An energy-efficient GMRES–multigrid solver for space-time finite element computation of dynamic poroelasticity

Abstract

We present and analyze computationally Geometric MultiGrid (GMG) preconditioning techniques for Generalized Minimal RESidual (GMRES) iterations to space-time finite element methods (STFEMs) for a coupled hyperbolic–parabolic system modeling, for instance, flow in deformable porous media. By using a discontinuous temporal test basis, a time marching scheme is obtained.
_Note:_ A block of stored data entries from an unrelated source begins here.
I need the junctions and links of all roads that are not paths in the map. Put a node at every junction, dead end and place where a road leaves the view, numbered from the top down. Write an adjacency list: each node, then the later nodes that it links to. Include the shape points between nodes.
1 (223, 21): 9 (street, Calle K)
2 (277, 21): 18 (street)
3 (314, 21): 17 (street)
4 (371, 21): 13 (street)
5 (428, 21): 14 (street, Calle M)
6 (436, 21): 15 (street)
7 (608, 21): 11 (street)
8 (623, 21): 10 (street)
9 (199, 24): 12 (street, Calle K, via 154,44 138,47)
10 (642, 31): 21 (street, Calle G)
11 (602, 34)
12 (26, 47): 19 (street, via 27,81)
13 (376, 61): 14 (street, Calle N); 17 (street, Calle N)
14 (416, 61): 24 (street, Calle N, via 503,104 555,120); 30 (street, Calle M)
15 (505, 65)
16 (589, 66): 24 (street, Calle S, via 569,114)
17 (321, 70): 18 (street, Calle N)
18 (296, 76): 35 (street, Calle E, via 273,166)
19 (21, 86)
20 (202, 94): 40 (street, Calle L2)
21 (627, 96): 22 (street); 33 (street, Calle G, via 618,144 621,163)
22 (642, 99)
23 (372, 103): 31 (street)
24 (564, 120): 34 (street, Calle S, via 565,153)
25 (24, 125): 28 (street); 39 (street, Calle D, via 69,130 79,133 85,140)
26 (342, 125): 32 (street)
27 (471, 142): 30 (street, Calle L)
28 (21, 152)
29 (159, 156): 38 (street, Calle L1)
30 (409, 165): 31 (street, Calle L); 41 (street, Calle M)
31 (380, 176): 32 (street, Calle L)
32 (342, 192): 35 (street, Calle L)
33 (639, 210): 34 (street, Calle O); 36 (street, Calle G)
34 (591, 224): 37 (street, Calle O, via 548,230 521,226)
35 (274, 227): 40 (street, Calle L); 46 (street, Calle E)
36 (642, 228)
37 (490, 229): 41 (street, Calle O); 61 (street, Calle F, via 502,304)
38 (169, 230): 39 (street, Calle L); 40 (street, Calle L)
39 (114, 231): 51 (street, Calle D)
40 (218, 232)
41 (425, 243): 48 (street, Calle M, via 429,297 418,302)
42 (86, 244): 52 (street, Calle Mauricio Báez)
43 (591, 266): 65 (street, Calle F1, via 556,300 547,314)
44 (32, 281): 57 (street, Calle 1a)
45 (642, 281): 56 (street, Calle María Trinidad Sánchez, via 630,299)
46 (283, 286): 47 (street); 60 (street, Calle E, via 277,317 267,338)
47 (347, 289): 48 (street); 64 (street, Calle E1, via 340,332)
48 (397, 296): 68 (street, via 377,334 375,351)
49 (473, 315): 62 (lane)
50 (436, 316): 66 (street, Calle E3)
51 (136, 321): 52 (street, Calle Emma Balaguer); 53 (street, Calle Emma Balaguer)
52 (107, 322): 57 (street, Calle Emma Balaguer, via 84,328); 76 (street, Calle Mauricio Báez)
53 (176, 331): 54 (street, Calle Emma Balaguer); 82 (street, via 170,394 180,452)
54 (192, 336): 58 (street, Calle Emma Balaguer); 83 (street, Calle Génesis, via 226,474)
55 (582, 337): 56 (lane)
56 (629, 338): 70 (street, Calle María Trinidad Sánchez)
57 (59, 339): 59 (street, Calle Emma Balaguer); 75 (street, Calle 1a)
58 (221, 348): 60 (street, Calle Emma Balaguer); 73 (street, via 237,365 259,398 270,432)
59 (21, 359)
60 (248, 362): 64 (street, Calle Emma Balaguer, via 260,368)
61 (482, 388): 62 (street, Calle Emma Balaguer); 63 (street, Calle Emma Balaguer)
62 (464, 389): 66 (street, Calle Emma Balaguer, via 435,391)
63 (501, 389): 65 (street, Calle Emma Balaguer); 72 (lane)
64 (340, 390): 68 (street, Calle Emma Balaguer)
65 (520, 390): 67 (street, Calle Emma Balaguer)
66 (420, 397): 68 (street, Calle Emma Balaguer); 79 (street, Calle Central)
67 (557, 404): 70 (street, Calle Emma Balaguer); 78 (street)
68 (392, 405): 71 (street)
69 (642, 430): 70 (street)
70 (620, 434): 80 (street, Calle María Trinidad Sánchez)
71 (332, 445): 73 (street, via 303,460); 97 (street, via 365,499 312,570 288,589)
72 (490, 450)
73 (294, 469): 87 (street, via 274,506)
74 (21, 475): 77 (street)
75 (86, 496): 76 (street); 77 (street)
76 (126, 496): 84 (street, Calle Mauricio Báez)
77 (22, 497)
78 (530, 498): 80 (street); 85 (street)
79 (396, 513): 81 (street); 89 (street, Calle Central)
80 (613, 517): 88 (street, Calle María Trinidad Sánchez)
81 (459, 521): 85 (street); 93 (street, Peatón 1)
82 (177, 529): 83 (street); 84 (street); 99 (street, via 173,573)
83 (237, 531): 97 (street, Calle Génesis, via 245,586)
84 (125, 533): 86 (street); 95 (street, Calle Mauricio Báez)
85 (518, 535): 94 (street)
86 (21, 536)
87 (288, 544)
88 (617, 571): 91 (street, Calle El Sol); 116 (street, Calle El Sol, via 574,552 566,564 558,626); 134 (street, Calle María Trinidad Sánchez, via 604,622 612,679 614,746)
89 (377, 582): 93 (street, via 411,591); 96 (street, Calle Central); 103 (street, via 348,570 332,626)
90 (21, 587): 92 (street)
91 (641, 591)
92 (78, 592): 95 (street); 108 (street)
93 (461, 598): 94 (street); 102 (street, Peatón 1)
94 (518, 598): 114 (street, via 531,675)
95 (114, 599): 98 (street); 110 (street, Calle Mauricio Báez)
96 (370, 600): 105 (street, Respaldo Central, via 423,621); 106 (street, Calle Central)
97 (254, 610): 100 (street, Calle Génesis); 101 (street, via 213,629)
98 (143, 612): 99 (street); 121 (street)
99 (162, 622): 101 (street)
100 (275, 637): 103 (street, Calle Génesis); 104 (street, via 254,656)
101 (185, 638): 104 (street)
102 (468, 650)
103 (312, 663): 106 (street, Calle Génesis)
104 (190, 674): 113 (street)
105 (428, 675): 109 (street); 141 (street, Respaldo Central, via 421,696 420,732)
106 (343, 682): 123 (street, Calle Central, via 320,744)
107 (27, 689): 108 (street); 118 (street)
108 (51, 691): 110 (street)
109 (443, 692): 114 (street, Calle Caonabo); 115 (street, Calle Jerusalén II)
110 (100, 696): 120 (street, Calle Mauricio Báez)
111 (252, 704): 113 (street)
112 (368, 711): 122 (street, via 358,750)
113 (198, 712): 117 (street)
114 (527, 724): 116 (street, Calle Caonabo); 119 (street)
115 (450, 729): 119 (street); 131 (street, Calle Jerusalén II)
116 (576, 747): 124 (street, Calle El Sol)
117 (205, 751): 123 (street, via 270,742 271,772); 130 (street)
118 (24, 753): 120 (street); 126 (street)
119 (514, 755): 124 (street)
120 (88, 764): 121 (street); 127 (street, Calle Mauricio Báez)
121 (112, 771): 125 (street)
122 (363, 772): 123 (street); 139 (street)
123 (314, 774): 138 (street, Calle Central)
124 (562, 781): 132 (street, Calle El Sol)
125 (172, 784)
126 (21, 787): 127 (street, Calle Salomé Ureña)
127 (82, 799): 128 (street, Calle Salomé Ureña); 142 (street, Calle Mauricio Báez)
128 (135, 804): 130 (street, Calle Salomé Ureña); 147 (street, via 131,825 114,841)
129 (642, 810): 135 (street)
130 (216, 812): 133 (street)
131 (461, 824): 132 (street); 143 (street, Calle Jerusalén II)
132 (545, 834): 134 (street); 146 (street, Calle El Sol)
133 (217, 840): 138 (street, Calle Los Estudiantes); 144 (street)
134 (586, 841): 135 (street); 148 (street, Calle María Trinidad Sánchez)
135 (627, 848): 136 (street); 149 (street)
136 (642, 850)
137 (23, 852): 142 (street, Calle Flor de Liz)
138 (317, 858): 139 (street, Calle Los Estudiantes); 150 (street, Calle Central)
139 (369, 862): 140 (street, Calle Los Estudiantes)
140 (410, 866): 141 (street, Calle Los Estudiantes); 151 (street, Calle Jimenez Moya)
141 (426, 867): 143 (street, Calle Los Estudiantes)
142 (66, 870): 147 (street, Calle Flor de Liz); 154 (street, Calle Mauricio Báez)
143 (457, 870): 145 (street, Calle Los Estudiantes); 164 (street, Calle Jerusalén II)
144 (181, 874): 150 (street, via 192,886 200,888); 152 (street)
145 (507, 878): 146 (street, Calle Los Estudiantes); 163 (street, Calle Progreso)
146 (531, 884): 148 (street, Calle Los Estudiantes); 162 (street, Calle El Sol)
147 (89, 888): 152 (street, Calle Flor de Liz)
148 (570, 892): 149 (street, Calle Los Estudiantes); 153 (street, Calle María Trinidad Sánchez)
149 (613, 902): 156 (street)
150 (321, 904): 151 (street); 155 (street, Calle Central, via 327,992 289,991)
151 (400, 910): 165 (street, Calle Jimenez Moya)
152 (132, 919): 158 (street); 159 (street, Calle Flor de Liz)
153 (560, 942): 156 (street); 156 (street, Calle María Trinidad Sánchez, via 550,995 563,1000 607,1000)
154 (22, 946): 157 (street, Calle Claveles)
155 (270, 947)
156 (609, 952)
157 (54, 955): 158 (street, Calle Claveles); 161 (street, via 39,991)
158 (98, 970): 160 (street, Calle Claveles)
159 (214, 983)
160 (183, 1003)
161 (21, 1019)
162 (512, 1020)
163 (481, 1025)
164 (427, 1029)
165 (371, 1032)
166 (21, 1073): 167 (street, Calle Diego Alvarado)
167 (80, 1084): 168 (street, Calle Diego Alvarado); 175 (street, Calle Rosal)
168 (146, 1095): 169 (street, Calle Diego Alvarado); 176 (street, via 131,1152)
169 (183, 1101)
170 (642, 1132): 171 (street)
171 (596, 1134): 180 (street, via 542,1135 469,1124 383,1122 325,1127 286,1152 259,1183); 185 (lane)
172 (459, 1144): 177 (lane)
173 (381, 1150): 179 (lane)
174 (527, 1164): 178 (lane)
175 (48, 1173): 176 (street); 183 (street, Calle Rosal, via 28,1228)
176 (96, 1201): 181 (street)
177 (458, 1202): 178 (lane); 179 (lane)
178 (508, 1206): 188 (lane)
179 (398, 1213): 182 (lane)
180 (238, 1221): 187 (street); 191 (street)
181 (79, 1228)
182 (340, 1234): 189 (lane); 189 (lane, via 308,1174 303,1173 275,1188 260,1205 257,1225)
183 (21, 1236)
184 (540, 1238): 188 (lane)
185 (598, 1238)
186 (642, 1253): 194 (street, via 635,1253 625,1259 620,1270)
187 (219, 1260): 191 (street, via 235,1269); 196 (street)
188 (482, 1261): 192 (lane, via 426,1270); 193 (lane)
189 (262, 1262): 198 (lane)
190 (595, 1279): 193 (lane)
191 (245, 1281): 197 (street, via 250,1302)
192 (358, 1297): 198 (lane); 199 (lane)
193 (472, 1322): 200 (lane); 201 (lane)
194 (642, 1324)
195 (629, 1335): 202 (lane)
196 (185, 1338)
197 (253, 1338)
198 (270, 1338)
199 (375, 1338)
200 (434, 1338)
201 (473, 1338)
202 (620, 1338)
Higher order approximations that offer the potential to inherit most of the rich structure of solutions to the continuous problem on computationally feasible grids increase the block partitioning dimension of the algebraic systems, comprised of generalized saddle point blocks. Our V-cycle GMG preconditioner uses a local Vanka-type smoother. Its action is defined in an exact mathematical way. Due to nonlocal coupling mechanisms of 348 unknowns, the smoother is applied on patches of elements. This ensures damping of higher order error frequencies. By numerical experiments of increasing complexity, the efficiency of the solver for STFEMs of different polynomial order is illustrated and confirmed. Its parallel scalability is analyzed. Beyond this study of classical performance engineering, the solver’s energy efficiency is investigated as an additional and emerging dimension in the design and tuning of algorithms on the hardware.